だが、この強さのサイボーグを量産できるとなれば軍人としては脅威を感じざる得ない。
(命を喰らい、命を燃料にする遺産……)
「納得できませんよ! クレズさんが製作者に疎まれて封印され。何故、この様な艦が宇宙にのさばっているのか全く理解に苦しむ!!」
その言葉と共に力が一段とこもり、サイボーグをセリグが押し込んだ。
「なっ! どこにそんな力が!!」
「人として、まがい物に老いさらばえたとはいえ負けるわけには参りません!!」
サイボーグにナラシンハからの供給が上がって、再び力を盛り返して拮抗した。
ナラシンハも遺産の端くれ、ただの燃料である人間に負けるわけにはいかないのだ。
(人間風情が!)
そんな、ナイトメア艦の意思が聞こえてくるようだ。ナラシンハは巨体ではあるが、初期のナイトメア艦。そこまでの演算能力はないし、クレズの様に人と紛う意思疎通など出来る筈もない。

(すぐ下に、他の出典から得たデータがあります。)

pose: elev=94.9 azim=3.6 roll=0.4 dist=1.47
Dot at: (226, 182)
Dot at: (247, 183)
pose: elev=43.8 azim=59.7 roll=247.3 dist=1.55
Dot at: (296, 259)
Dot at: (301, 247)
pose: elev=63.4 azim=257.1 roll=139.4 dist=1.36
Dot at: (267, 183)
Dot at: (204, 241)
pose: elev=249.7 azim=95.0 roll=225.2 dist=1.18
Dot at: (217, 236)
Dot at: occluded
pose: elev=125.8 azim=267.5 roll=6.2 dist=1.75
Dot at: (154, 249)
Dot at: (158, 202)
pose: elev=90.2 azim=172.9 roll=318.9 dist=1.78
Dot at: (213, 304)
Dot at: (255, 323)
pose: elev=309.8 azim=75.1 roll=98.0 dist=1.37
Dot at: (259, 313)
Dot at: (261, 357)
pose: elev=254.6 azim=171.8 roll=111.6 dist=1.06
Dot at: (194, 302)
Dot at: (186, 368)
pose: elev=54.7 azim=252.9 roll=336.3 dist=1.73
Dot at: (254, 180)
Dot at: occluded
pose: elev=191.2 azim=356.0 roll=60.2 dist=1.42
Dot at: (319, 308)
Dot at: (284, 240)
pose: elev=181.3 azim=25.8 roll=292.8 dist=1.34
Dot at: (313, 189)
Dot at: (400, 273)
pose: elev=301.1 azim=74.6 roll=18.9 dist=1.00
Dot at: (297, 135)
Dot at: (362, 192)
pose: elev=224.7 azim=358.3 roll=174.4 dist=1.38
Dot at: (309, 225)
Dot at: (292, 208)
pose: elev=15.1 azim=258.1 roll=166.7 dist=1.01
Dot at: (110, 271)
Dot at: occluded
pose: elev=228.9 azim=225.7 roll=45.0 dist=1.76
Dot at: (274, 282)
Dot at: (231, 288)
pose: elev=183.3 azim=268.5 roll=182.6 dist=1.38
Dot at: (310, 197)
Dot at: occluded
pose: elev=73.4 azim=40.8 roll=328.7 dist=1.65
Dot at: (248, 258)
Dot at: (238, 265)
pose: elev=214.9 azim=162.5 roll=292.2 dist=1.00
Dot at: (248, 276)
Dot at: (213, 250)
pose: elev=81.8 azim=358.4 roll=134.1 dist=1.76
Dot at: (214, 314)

互いに拮抗していく技の応酬がどんどんと激しくなり、加速しあちこちに余波をまき散らして傷つける。
サイボーグは、もう八割位ナラシンハに意思を焼き切られ戦う機械と化している。
初期のナイトメア艦は調整の機能も弱く、エネルギー供給を優先するあまり人の意思が入ったマイクロチップすら焼き切ってしまう。
使うものの安全性だけを高め、燃料となる人間を長持ちして使えるようにした後期型ナイトメア艦と比べれば二段、三段は質が落ちる。
それを知るものは、現代にはいない。その記録は、セブンスのライブラリにしか存在しない。
獣の様な咆哮をあげるセリグと、全身からうなりをあげるサイボーグ。
それでも、クレズは響に言われた通りセリグを手助けすべく。あらゆる能力を駆使して攻撃予測位置や威力の数値化をセリグの眼球に人体に影響なく表示し続けた。
「助かります、クレズさん」
「マスターの命令を遂行しているに過ぎません、礼は不要です」
機械的で無機質な音声ではあるが、鼓膜に直接作用して敵には一切聞こえずに間髪入れずに返事が返ってきて。戦闘中であるにも関わらず、思わず一瞬苦笑した。
「それよりも、タクシーの到着予定時刻が後三時間弱です。決着を急いでください」
それを聞いて、思わずセリグが突っ込んだ。